Ikchwâcou, son fils aîné[3], eut cent enfants, riches et magnifiques en présents. L’aîné fut nommé Vicoukchi[4] à cause de son embonpoint ; et cette raison l’empêchant d’aller faire la guerre, il habita Ayodhyâ, où il remplit avec honneur tous ses devoirs de prince. Cinquante[5] de ses frères, à la tête desquels était Sacouni, furent chargés de la défense des provinces septentrionales ; et quarante-huit autres, ayant pour chef Vasâti, furent préposés à la garde du midi. Ikchwâcou avait un jour invité Vicoukchi à l’une des cérémonies du Srâddha, appelée achtacâ[6] ; les animaux de la forêt avaient été immolés, et leur chair préparée pour le moment du sacrifice. Mais le prince,

  1. Deux manuscrits donnent Vrichadhra : d’après celui de M. Tod j’ai mis Prichadhra.

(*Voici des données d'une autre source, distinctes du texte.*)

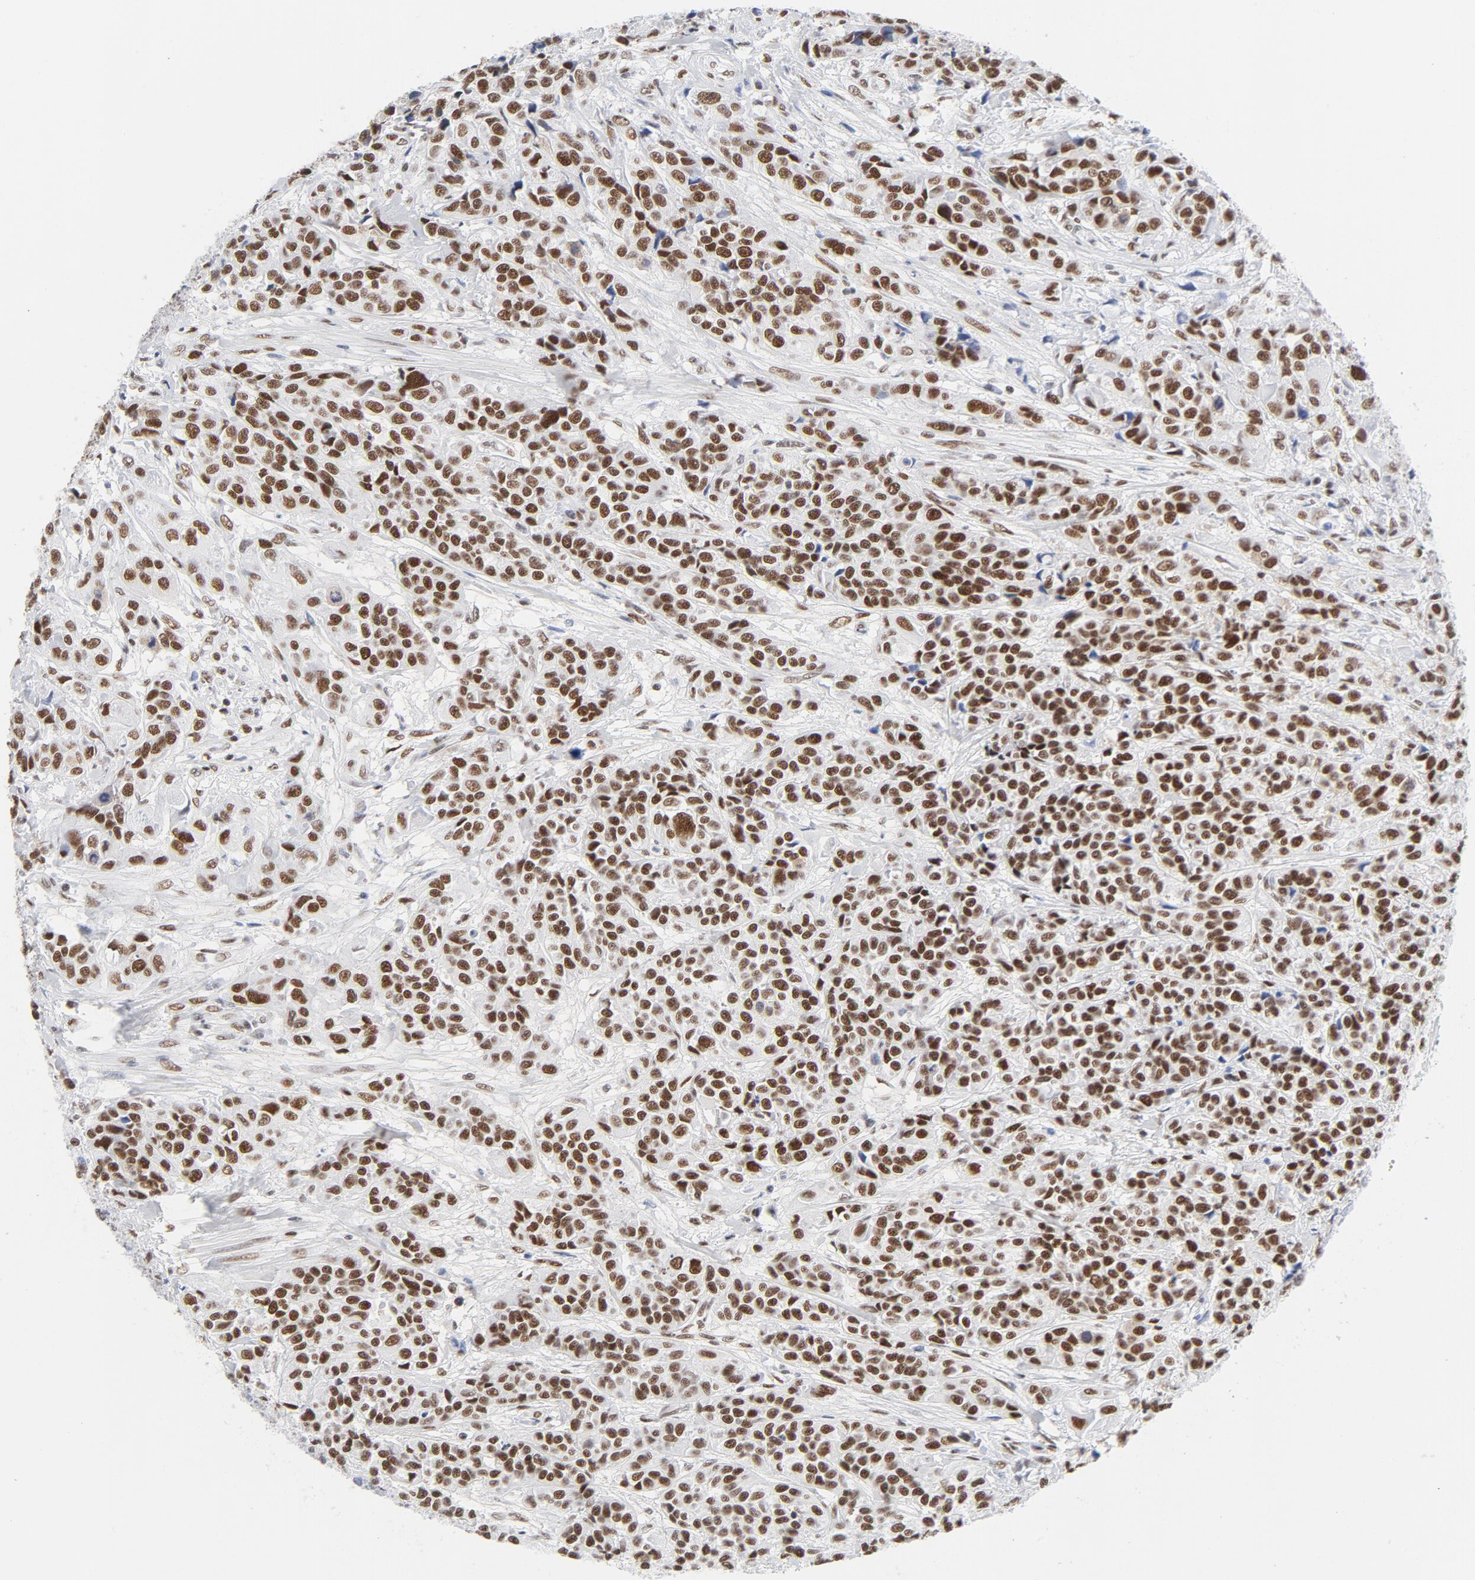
{"staining": {"intensity": "strong", "quantity": ">75%", "location": "nuclear"}, "tissue": "urothelial cancer", "cell_type": "Tumor cells", "image_type": "cancer", "snomed": [{"axis": "morphology", "description": "Urothelial carcinoma, High grade"}, {"axis": "topography", "description": "Urinary bladder"}], "caption": "About >75% of tumor cells in human urothelial carcinoma (high-grade) show strong nuclear protein positivity as visualized by brown immunohistochemical staining.", "gene": "ATF2", "patient": {"sex": "female", "age": 81}}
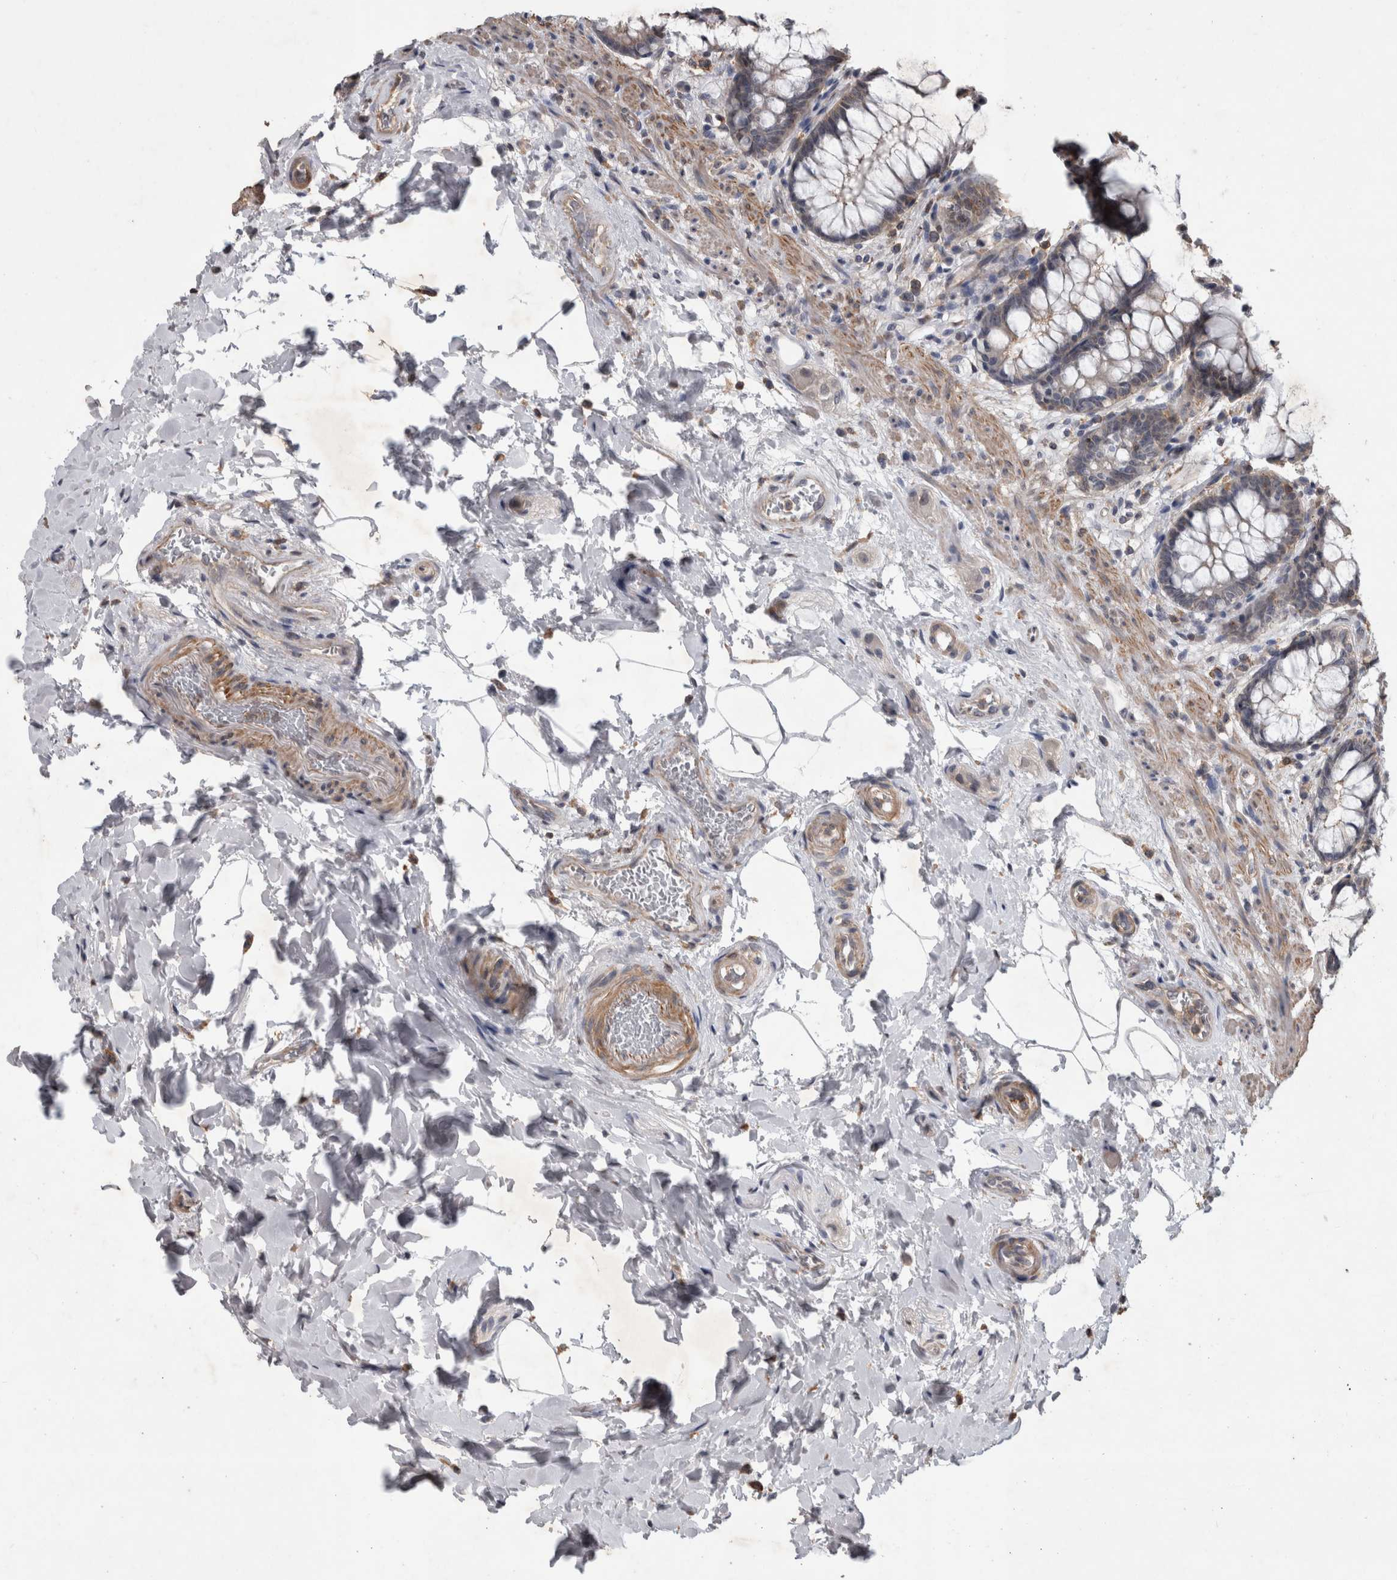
{"staining": {"intensity": "weak", "quantity": ">75%", "location": "cytoplasmic/membranous"}, "tissue": "rectum", "cell_type": "Glandular cells", "image_type": "normal", "snomed": [{"axis": "morphology", "description": "Normal tissue, NOS"}, {"axis": "topography", "description": "Rectum"}], "caption": "Human rectum stained with a brown dye reveals weak cytoplasmic/membranous positive staining in about >75% of glandular cells.", "gene": "SPATA48", "patient": {"sex": "male", "age": 64}}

  2. Gourou, en latin gravis, est le nom que l’on donne au maître de qui on a reçu l’éducation spirituelle. Rien ne peut égaler le respect qui lui est dû, et ce passage montre quelle pouvait être la punition d’un outrage fait à la sainteté d’un Gourou ; car les Soudras étaient les serviteurs des trois autres castes supérieures.
  3. J’ai passé ici une épithète donnée au Manou Vêvaswata : c’est un mot qui signifie éternuant, क्षुवन् (kchouvan). J’ignore quelle a pu être l’intention de l’auteur, à moins qu’il n’ait trouvé un rapport entre ce mot et le mot Ikchwâcou, que cependant M. Wilson dérive de इक्षु (ikchou), canne à sucre. L’éternuement semble être un signe de mauvais présage. Quand une personne éternue, on lui dit : « Vis » ; et elle répond : « Avec vous. »
  4. Le mot कुक्षि (coukchi) signifie ventre : vicoukchi veut dire également un homme qui a du ventre ou qui est privé de ventre. J’ai choisi la première idée. J’avais eu la pensée de donner à ce mot un sens figuré ; j’avais cru que vicoukchi s’appliquait à un homme qui vivait au sein, au centre d’un royaume, les autres enfants d’Ikchwâcou se trouvant placés aux extrémités. J’ai à la fin rejeté cette explication, quoiqu’il me fût possible de l’appuyer sur celle que M. Wilson donne de Câracoakchîya. Outre cela, il y a dans la phrase un jeu de mots qui roule sur l’état où était le prince, ayodha (non combattant), et le nom de la ville d’Ayodhyâ ; toutefois M. Wilson traduit ce dernier mot comme signifiant une ville contre laquelle on ne combat point. Ayodhyâ est la ville d’Oude.
  5. J’ai adopté la leçon du manuscrit dévanâgari de la Bibliothèque royale. Les deux autres portent cinq cents.